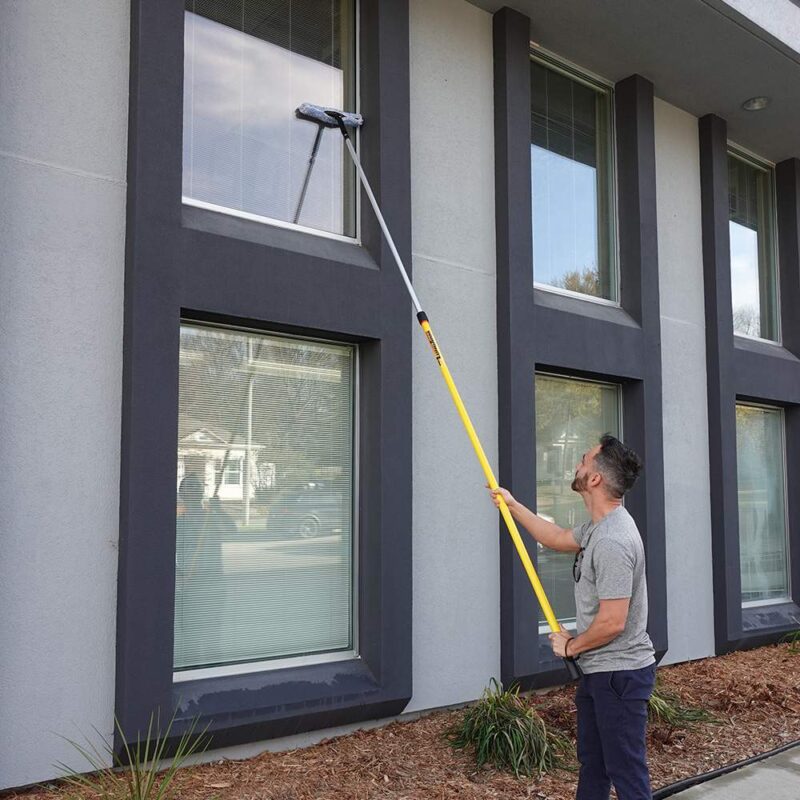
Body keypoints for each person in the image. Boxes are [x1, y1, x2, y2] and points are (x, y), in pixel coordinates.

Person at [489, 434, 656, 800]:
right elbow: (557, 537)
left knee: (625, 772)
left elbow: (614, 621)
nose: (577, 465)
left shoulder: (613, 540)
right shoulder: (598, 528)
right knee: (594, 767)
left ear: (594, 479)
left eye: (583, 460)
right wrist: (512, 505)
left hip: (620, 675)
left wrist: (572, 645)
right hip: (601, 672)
__________________________________________________
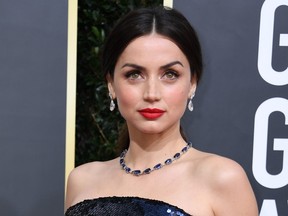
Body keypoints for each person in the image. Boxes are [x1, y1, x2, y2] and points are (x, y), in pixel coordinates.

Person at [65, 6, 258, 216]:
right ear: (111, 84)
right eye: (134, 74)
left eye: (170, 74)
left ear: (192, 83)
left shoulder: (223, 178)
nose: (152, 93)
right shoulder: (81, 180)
__________________________________________________
Aim of the exercise:
Repeat exactly the lines of the listing above, from the one with "left knee: (625, 772)" down to the one with "right hip: (601, 672)"; both of those lines belong in the range.

Task solution:
left knee: (625, 772)
left elbow: (614, 621)
nose: (577, 465)
left shoulder: (613, 540)
right shoulder: (598, 528)
right knee: (594, 767)
left ear: (594, 479)
left eye: (583, 460)
right wrist: (512, 505)
left hip: (620, 675)
left wrist: (572, 645)
right hip: (601, 672)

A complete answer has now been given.